• [PROBLEM DETAILS]: Below is a set of records; restate each one word for word.

• [PROVIDED DATA]:
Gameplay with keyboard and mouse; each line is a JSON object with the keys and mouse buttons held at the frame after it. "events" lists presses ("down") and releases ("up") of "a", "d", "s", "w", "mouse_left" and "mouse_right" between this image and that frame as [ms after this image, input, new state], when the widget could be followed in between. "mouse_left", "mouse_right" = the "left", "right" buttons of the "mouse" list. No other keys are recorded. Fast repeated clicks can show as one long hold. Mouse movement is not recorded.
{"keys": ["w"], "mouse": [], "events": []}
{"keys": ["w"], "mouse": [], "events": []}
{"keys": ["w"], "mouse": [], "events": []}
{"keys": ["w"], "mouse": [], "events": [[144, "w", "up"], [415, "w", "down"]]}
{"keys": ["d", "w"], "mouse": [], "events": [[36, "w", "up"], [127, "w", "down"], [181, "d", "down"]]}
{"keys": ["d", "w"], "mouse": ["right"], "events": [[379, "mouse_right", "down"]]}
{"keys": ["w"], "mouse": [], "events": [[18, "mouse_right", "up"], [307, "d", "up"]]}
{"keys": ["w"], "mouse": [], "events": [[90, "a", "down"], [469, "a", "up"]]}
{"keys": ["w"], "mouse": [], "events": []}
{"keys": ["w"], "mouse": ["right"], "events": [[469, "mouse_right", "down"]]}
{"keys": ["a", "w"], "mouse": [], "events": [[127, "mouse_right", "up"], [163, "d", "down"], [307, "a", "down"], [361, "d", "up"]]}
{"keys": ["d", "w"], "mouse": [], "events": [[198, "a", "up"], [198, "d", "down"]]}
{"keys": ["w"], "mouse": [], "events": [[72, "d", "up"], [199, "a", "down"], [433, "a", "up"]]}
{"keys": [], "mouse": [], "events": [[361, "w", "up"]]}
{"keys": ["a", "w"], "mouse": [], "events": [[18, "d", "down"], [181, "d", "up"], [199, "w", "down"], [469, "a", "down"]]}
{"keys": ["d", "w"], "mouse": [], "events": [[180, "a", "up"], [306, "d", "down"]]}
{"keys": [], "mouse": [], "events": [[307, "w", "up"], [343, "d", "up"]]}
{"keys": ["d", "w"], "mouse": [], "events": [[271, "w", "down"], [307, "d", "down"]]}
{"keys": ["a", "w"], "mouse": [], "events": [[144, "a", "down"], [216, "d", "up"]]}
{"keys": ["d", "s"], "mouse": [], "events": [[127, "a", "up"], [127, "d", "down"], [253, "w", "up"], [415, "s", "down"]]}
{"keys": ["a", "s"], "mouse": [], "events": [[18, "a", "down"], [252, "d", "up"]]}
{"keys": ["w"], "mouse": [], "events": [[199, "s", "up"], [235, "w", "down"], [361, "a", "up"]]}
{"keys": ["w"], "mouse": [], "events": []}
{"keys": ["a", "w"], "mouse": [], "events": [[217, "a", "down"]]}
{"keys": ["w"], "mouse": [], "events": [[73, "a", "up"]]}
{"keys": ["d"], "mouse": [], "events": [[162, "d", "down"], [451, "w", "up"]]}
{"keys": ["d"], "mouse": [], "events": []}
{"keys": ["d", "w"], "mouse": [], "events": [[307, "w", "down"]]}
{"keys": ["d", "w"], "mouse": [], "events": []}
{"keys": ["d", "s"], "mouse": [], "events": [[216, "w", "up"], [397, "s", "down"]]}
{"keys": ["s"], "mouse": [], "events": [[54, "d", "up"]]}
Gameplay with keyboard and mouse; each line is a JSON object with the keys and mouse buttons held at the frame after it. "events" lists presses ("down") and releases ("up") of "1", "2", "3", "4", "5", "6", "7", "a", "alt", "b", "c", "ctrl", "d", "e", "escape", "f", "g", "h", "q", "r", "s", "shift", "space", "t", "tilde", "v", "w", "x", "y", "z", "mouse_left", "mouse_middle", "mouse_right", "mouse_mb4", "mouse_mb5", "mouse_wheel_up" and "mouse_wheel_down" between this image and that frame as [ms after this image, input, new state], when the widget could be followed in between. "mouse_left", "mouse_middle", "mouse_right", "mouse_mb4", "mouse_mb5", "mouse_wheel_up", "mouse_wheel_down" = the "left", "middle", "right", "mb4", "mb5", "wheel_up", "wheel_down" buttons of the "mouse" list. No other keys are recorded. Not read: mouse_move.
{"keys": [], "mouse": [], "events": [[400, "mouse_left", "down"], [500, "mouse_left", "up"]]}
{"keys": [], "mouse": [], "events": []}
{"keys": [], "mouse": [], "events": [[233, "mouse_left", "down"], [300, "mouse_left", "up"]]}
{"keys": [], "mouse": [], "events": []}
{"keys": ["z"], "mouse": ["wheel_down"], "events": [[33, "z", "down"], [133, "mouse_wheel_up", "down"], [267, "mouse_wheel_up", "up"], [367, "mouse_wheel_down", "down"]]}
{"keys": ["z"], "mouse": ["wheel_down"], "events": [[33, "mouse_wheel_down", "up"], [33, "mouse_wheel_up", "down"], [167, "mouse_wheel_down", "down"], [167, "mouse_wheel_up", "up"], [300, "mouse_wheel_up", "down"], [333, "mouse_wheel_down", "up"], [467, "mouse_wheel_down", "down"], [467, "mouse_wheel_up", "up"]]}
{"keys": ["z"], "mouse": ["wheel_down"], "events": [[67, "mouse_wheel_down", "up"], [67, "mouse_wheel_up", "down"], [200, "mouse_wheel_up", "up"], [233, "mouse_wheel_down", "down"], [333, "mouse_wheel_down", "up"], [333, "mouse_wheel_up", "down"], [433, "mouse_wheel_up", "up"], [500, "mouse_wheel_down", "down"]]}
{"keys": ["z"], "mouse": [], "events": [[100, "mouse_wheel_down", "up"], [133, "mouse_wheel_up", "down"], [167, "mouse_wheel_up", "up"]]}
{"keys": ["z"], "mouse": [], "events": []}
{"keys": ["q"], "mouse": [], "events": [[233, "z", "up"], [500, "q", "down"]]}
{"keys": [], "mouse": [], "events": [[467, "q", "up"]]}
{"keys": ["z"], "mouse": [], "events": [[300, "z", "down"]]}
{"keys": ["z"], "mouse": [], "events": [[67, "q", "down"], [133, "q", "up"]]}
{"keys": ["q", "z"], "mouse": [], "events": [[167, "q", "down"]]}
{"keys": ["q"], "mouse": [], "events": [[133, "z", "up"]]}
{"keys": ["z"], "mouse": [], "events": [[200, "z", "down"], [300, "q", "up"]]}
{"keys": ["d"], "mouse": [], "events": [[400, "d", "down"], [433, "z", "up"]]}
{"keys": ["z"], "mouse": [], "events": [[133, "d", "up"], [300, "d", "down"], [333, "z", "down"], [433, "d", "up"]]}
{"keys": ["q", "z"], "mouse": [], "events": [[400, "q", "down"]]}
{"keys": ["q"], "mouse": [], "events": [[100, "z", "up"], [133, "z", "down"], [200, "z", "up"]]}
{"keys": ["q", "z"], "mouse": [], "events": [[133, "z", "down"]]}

• [RESULT FOR THIS EXERCISE]:
Gameplay with keyboard and mouse; each line is a JSON object with the keys and mouse buttons held at the frame after it. "events" lists presses ("down") and releases ("up") of "a", "d", "s", "w", "mouse_left" and "mouse_right" between this image and that frame as [ms after this image, input, new state], when the widget could be followed in between. "mouse_left", "mouse_right" = the "left", "right" buttons of the "mouse" list. No other keys are recorded. Fast repeated clicks can show as one long hold. Mouse movement is not recorded.
{"keys": ["w"], "mouse": [], "events": []}
{"keys": ["w"], "mouse": [], "events": []}
{"keys": ["w"], "mouse": [], "events": []}
{"keys": ["w"], "mouse": [], "events": [[144, "w", "up"], [415, "w", "down"]]}
{"keys": ["d", "w"], "mouse": [], "events": [[36, "w", "up"], [127, "w", "down"], [181, "d", "down"]]}
{"keys": ["d", "w"], "mouse": ["right"], "events": [[379, "mouse_right", "down"]]}
{"keys": ["w"], "mouse": [], "events": [[18, "mouse_right", "up"], [307, "d", "up"]]}
{"keys": ["w"], "mouse": [], "events": [[90, "a", "down"], [469, "a", "up"]]}
{"keys": ["w"], "mouse": [], "events": []}
{"keys": ["w"], "mouse": ["right"], "events": [[469, "mouse_right", "down"]]}
{"keys": ["a", "w"], "mouse": [], "events": [[127, "mouse_right", "up"], [163, "d", "down"], [307, "a", "down"], [361, "d", "up"]]}
{"keys": ["d", "w"], "mouse": [], "events": [[198, "a", "up"], [198, "d", "down"]]}
{"keys": ["w"], "mouse": [], "events": [[72, "d", "up"], [199, "a", "down"], [433, "a", "up"]]}
{"keys": [], "mouse": [], "events": [[361, "w", "up"]]}
{"keys": ["a", "w"], "mouse": [], "events": [[18, "d", "down"], [181, "d", "up"], [199, "w", "down"], [469, "a", "down"]]}
{"keys": ["d", "w"], "mouse": [], "events": [[180, "a", "up"], [306, "d", "down"]]}
{"keys": [], "mouse": [], "events": [[307, "w", "up"], [343, "d", "up"]]}
{"keys": ["d", "w"], "mouse": [], "events": [[271, "w", "down"], [307, "d", "down"]]}
{"keys": ["a", "w"], "mouse": [], "events": [[144, "a", "down"], [216, "d", "up"]]}
{"keys": ["d", "s"], "mouse": [], "events": [[127, "a", "up"], [127, "d", "down"], [253, "w", "up"], [415, "s", "down"]]}
{"keys": ["a", "s"], "mouse": [], "events": [[18, "a", "down"], [252, "d", "up"]]}
{"keys": ["w"], "mouse": [], "events": [[199, "s", "up"], [235, "w", "down"], [361, "a", "up"]]}
{"keys": ["w"], "mouse": [], "events": []}
{"keys": ["a", "w"], "mouse": [], "events": [[217, "a", "down"]]}
{"keys": ["w"], "mouse": [], "events": [[73, "a", "up"]]}
{"keys": ["d"], "mouse": [], "events": [[162, "d", "down"], [451, "w", "up"]]}
{"keys": ["d"], "mouse": [], "events": []}
{"keys": ["d", "w"], "mouse": [], "events": [[307, "w", "down"]]}
{"keys": ["d", "w"], "mouse": [], "events": []}
{"keys": ["d", "s"], "mouse": [], "events": [[216, "w", "up"], [397, "s", "down"]]}
{"keys": ["s"], "mouse": [], "events": [[54, "d", "up"]]}
Gameplay with keyboard and mouse; each line is a JSON object with the keys and mouse buttons held at the frame after it. "events" lists presses ("down") and releases ("up") of "1", "2", "3", "4", "5", "6", "7", "a", "alt", "b", "c", "ctrl", "d", "e", "escape", "f", "g", "h", "q", "r", "s", "shift", "space", "t", "tilde", "v", "w", "x", "y", "z", "mouse_left", "mouse_middle", "mouse_right", "mouse_mb4", "mouse_mb5", "mouse_wheel_up" and "mouse_wheel_down" between this image and that frame as [ms after this image, input, new state], when the widget could be followed in between. "mouse_left", "mouse_middle", "mouse_right", "mouse_mb4", "mouse_mb5", "mouse_wheel_up", "mouse_wheel_down" = the "left", "middle", "right", "mb4", "mb5", "wheel_up", "wheel_down" buttons of the "mouse" list. No other keys are recorded. Not read: mouse_move.
{"keys": [], "mouse": [], "events": [[400, "mouse_left", "down"], [500, "mouse_left", "up"]]}
{"keys": [], "mouse": [], "events": []}
{"keys": [], "mouse": [], "events": [[233, "mouse_left", "down"], [300, "mouse_left", "up"]]}
{"keys": [], "mouse": [], "events": []}
{"keys": ["z"], "mouse": ["wheel_down"], "events": [[33, "z", "down"], [133, "mouse_wheel_up", "down"], [267, "mouse_wheel_up", "up"], [367, "mouse_wheel_down", "down"]]}
{"keys": ["z"], "mouse": ["wheel_down"], "events": [[33, "mouse_wheel_down", "up"], [33, "mouse_wheel_up", "down"], [167, "mouse_wheel_down", "down"], [167, "mouse_wheel_up", "up"], [300, "mouse_wheel_up", "down"], [333, "mouse_wheel_down", "up"], [467, "mouse_wheel_down", "down"], [467, "mouse_wheel_up", "up"]]}
{"keys": ["z"], "mouse": ["wheel_down"], "events": [[67, "mouse_wheel_down", "up"], [67, "mouse_wheel_up", "down"], [200, "mouse_wheel_up", "up"], [233, "mouse_wheel_down", "down"], [333, "mouse_wheel_down", "up"], [333, "mouse_wheel_up", "down"], [433, "mouse_wheel_up", "up"], [500, "mouse_wheel_down", "down"]]}
{"keys": ["z"], "mouse": [], "events": [[100, "mouse_wheel_down", "up"], [133, "mouse_wheel_up", "down"], [167, "mouse_wheel_up", "up"]]}
{"keys": ["z"], "mouse": [], "events": []}
{"keys": ["q"], "mouse": [], "events": [[233, "z", "up"], [500, "q", "down"]]}
{"keys": [], "mouse": [], "events": [[467, "q", "up"]]}
{"keys": ["z"], "mouse": [], "events": [[300, "z", "down"]]}
{"keys": ["z"], "mouse": [], "events": [[67, "q", "down"], [133, "q", "up"]]}
{"keys": ["q", "z"], "mouse": [], "events": [[167, "q", "down"]]}
{"keys": ["q"], "mouse": [], "events": [[133, "z", "up"]]}
{"keys": ["z"], "mouse": [], "events": [[200, "z", "down"], [300, "q", "up"]]}
{"keys": ["d"], "mouse": [], "events": [[400, "d", "down"], [433, "z", "up"]]}
{"keys": ["z"], "mouse": [], "events": [[133, "d", "up"], [300, "d", "down"], [333, "z", "down"], [433, "d", "up"]]}
{"keys": ["q", "z"], "mouse": [], "events": [[400, "q", "down"]]}
{"keys": ["q"], "mouse": [], "events": [[100, "z", "up"], [133, "z", "down"], [200, "z", "up"]]}
{"keys": ["q", "z"], "mouse": [], "events": [[133, "z", "down"]]}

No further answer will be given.